TL;DR, my robots.txt now looks like this. It is saying that anyone can crawl my site.
2 - Upload robots.txt to a Public OCI Bucket
Create a Public Bucket in OCI:
Upload your robots.txt to the bucket and save the URL somewhere:
3 - Add a Re-Direct to the Load Balancer
From the OCI console, access the Loadbalancer where your Vanity URL is configured:
Then click the 'Rule sets' link to view the Rule sets you have configured.
After selecting the appropriate Rule set, click on the 'URL redirect rules' link:
Click Edit, and add the below rule:
This rule tells the Load Balancer to redirect requests to yourdomain.com/robots.txt to your static file hosted in your OCI bucket.
Note that the 'Hostname' and the 'Path' are broken into two parts in the rule.
Note: If you have subdomains, e.g., apps.cloudnueva.com, then you need to set up redirect rules for them also.
4 - Test Your robots.txt
If all is well, you should be able to access
https://yourdomin.com/robots.txt and be re-directed to your robots.txt file.

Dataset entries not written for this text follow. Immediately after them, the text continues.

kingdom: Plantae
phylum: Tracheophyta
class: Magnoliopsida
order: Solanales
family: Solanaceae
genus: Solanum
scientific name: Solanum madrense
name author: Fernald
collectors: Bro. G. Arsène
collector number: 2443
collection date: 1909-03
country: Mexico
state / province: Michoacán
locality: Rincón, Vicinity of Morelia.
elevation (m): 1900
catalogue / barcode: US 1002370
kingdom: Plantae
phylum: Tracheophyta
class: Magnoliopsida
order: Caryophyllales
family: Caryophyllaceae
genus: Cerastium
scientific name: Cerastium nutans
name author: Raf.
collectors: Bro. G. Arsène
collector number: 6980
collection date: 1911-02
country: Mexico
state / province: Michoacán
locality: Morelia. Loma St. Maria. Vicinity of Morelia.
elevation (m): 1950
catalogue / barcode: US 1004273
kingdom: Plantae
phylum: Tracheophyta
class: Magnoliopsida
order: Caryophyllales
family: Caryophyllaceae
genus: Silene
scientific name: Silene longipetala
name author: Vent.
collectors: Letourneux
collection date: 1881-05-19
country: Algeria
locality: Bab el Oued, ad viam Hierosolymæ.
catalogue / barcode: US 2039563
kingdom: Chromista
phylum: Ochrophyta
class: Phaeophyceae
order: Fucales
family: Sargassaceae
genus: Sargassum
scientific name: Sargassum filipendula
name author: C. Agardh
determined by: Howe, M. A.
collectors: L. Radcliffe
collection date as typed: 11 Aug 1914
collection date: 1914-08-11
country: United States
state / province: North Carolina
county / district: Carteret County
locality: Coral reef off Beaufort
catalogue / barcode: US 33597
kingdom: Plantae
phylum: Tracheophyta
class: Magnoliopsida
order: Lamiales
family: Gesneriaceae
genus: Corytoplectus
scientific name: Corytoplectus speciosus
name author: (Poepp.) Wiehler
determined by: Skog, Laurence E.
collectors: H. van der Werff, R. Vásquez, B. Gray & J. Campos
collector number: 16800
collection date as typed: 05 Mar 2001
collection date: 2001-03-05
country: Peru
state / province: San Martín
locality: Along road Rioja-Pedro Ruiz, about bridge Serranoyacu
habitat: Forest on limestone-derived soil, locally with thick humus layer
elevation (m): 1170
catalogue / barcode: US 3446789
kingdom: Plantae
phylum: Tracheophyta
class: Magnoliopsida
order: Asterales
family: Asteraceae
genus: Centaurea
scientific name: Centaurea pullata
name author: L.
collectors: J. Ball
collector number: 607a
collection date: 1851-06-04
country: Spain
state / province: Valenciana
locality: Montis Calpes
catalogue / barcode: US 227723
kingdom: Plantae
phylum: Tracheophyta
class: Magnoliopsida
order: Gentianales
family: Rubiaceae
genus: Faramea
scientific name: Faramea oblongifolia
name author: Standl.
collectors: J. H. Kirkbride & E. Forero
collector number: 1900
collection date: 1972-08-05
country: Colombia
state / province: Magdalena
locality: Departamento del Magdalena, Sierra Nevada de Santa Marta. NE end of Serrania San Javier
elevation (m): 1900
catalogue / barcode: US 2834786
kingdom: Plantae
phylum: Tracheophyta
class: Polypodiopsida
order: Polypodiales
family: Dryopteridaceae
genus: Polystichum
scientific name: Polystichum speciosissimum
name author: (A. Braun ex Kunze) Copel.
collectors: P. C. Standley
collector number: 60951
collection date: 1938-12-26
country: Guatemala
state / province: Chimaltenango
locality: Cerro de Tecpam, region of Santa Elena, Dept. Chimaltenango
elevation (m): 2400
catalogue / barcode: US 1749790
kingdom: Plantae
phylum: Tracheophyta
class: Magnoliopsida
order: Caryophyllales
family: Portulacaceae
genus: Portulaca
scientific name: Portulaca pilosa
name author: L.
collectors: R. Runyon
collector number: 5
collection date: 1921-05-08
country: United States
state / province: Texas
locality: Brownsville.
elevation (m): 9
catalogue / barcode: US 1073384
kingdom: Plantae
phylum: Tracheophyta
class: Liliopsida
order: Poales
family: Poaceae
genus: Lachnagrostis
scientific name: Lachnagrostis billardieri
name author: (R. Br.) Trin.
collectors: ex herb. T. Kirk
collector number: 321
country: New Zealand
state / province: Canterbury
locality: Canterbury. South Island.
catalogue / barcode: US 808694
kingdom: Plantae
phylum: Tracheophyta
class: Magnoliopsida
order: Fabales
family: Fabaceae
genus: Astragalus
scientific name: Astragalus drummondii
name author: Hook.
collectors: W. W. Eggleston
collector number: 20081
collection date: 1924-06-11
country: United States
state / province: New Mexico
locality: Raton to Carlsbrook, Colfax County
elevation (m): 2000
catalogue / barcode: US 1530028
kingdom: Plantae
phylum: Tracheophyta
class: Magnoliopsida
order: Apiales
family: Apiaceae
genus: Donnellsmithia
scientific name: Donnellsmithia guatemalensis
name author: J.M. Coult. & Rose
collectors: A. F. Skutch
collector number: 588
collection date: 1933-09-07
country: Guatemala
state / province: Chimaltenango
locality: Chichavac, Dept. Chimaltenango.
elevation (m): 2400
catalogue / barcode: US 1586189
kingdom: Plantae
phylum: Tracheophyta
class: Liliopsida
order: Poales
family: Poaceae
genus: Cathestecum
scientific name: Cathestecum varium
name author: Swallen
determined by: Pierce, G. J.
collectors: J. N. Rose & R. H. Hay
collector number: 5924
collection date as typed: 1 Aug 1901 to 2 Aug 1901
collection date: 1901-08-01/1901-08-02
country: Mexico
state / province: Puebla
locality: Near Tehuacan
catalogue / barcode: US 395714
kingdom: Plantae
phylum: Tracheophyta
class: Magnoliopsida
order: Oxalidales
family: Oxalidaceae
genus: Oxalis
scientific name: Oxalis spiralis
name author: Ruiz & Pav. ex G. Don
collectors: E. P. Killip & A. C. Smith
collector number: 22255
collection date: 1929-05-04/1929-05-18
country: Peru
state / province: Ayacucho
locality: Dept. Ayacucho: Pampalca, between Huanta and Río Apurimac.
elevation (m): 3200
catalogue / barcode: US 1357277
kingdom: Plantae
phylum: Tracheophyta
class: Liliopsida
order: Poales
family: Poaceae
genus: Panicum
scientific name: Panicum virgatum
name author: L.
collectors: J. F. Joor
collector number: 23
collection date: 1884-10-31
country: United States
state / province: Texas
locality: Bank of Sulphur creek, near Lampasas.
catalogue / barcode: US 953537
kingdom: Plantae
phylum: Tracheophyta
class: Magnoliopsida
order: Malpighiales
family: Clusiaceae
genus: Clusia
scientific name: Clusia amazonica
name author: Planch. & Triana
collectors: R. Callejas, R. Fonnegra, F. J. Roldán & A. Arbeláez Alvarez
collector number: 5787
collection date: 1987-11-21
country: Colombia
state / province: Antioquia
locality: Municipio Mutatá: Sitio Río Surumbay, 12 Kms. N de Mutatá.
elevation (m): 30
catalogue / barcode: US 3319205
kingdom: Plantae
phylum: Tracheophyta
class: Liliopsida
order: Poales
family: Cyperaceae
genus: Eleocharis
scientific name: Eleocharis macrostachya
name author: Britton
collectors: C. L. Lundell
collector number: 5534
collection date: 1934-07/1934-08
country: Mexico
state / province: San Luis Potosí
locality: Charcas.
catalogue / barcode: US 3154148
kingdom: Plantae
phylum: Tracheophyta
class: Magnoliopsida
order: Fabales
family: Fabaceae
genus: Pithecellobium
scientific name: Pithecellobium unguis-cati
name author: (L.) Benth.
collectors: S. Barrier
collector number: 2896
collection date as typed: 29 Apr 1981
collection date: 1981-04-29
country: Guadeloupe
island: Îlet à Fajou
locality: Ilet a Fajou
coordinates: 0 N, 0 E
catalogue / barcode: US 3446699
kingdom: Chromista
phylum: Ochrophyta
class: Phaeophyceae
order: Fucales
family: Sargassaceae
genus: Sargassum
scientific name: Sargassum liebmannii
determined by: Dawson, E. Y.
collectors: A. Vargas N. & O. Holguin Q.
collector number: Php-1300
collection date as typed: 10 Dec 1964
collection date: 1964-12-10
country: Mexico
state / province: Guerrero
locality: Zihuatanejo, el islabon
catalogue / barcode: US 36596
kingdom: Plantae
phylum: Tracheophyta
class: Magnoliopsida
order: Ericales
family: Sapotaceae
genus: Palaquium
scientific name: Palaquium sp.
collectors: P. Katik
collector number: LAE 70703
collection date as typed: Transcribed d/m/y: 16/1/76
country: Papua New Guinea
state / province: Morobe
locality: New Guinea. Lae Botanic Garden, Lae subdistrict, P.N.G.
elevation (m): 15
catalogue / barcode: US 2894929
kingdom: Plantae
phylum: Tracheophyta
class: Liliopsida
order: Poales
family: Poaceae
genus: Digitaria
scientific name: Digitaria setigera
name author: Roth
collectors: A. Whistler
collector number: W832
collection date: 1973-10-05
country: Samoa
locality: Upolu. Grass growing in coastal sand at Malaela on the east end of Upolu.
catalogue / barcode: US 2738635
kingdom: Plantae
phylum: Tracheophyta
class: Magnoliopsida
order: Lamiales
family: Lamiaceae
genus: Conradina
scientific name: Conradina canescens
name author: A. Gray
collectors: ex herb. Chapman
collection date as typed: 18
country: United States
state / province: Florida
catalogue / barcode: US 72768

For example,
Other Testing Tools
Here are some other tools that you may find useful.
Google Search Console
If you are using the Google Search Console, then verify that Google can read your robots.txt and see what value it has for it. Sign in to the Google Search Console and click Settings, then Open the robots.txt report.
Click on a specific file to see what Google thinks is in your robots.txt file. You can also submit a request for Google to recheck the robots.txt from here.
Another side effect of Google not being able to see the correct robots.txt file is that Google also won't read your sitemap. Once you have added your new robots.txt, verify and resubmit your sitemap under the 'Sitemaps' menu option.
Other Testing Tools
Various SEO websites have free tools that allow you to check that certain agents can access your robots.txt, e.g., https://technicalseo.com/tools/robots-txt/
Test Your Social Posts
Finally, back to the point of this post. Now that we have fixed our robots.txt, we should be able to see our fancy Meta Tag-driven cards when we post on Twitter and LinkedIn. Open Graph has a nice little tool that not only tests your Meta Tags but also previews what your posts would look like on various platforms. You can access the tool by following this link.
I accept this post as a bit of an edge case but as APEX continues to gain in popularity I fully expect people to start hosting APEX-based websites where SEO is important to them. Given this, we need to make sure APEX sites can match those created by other content creation platforms.
Ideally, this APEX Ideas App idea is taken seriously by the APEX Development team and they make it easier to deal with robots.txt (and sitemaps for that matter).